The risk of dying due to a case of vaccine-induced TTS is low, at about one in 2 million. Some experts have gone as far as saying that you are more likely to be struck by lightning than to contract the illness.

What is the status of Australia’s vaccination drive?

While Australia’s vaccination programme began in February, it still remains open only for people above the age of 40. So far, a mere 3 per cent of adults have been fully vaccinated, while 25 per cent have received at least one dose of the vaccine — placing Australia way behind other Western nations that have managed to inoculate a vast majority of their adult population.

Apart from the government’s inability to secure enough vaccines, widespread vaccine hesitancy is also to blame for Australia’s poor performance in inoculating its citizens against Covid, making herd immunity a distant dream. Reports of blood clotting due to the AstraZeneca vaccine has only deepened the fear amongst Australian citizens looking to get the jab.

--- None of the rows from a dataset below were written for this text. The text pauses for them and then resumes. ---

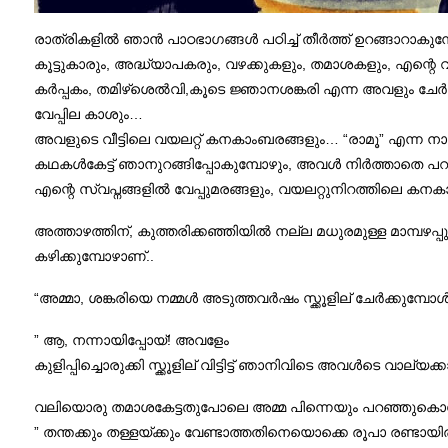
രാത്രികളിൽ ഞാൻ പാഠഭാഗങ്ങൾ പഠിച്ച് തീർത്ത് ഉറങ്ങാറാകുമ്പ
കൂട്ടുകാരും, അദ്ധ്യാപകരും, വഴക്കുകളും, തമാശകളും, എന്റെ വി
കർപ്പകം, തമിഴ്ശെൽവി,കൂടെ ജ്ഞാനശങ്കരി എന്ന അവളും ചേർന്ന്
വേപ്പില കാശും…
അവളുടെ വീട്ടിലെ വയലറ്റ് കനകാംബരങ്ങളും… “രാമൂ” എന്ന നായ്
കഥകൾകേട്ട് ഞാനുറങ്ങിപ്പോകുമ്പോഴും, അവൾ നിർത്താതെ പ
എന്റെ സ്വപ്നങ്ങളിൽ വേപ്പുമരങ്ങളും, വയലറ്റുനിറത്തിലെ കനകാം
അത്താഴത്തിന്, കുത്തരിക്കഞ്ഞിയിൽ നല്ല മധുരമുള്ള മാമ്പഴപ്പുള
കഴിക്കുമ്പോഴാണ്..
“അമ്മാ, ശങ്കരിയെ നമ്മൾ അടുത്തവർഷം സ്ക്കൂളില് ചേർക്കുമ്പ
” ആ, നന്നായിപ്പോയ്! അവളേം
കുളിപ്പിച്ചൊരുക്കി സ്ക്കൂളില് വിട്ടിട്ട് ഞാനിവിടെ അവൾടെ വാല്യക്
വലിയൊരു തമാശകേട്ടതുപോലെ അമ്മ പിന്നെയും പറഞ്ഞുകൊണ്ട
” തന്തക്കും തള്ളയ്ക്കും വേണ്ടാത്തതിനെയൊക്കെ രൂപാ രണ്ടായിരം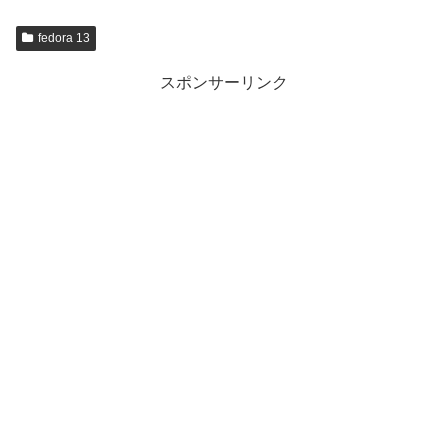
fedora 13
スポンサーリンク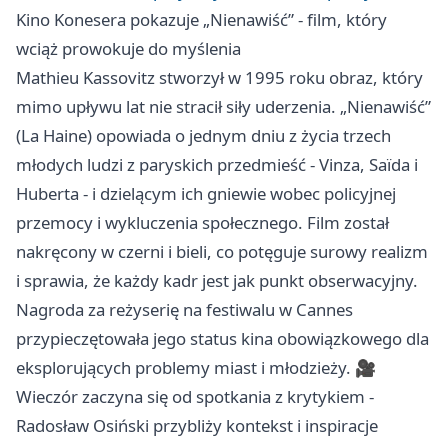
Kino Konesera pokazuje „Nienawiść” - film, który
wciąż prowokuje do myślenia
Mathieu Kassovitz stworzył w 1995 roku obraz, który
mimo upływu lat nie stracił siły uderzenia. „Nienawiść”
(La Haine) opowiada o jednym dniu z życia trzech
młodych ludzi z paryskich przedmieść - Vinza, Saïda i
Huberta - i dzielącym ich gniewie wobec policyjnej
przemocy i wykluczenia społecznego. Film został
nakręcony w czerni i bieli, co potęguje surowy realizm
i sprawia, że każdy kadr jest jak punkt obserwacyjny.
Nagroda za reżyserię na festiwalu w Cannes
przypieczętowała jego status kina obowiązkowego dla
eksplorujących problemy miast i młodzieży. 🎥
Wieczór zaczyna się od spotkania z krytykiem -
Radosław Osiński przybliży kontekst i inspiracje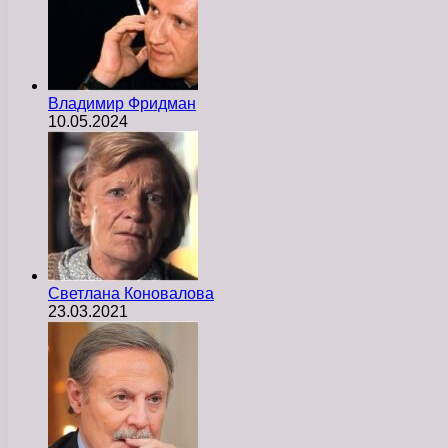
Владимир Фридман
10.05.2024
Светлана Коновалова
23.03.2021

Earlier, states were responsible for administering vaccines. However, following growing public criticism, the government appointed an army officer to lead a project called “Operation Vaccine Shield”.

Despite its low level of vaccinations, Australia started imposing strict lockdowns and a high level of vigilance since the pandemic first made its presence felt last year — a major factor that has contributed to the country’s low coronavirus caseload. Australia has had fewer than 30,300 cases and 910 deaths.

What are other countries doing about the AstraZeneca vaccine?

In the UK, the AstraZeneca jab is only available for people over 40, while Germany has banned its use for those under 60. In South Korea, only people over 30 are permitted to take the shot. In Chile, the minimum age for men to receive the vaccine has been raised to 45 from 18 — at par with the over 45 rule imposed on women.

Much like Australia, those under the age of 60 are not permitted to get the vaccine in Italy either. However, those who received one dose of the AstraZeneca shot in Italy will receive a different shot for their second dose.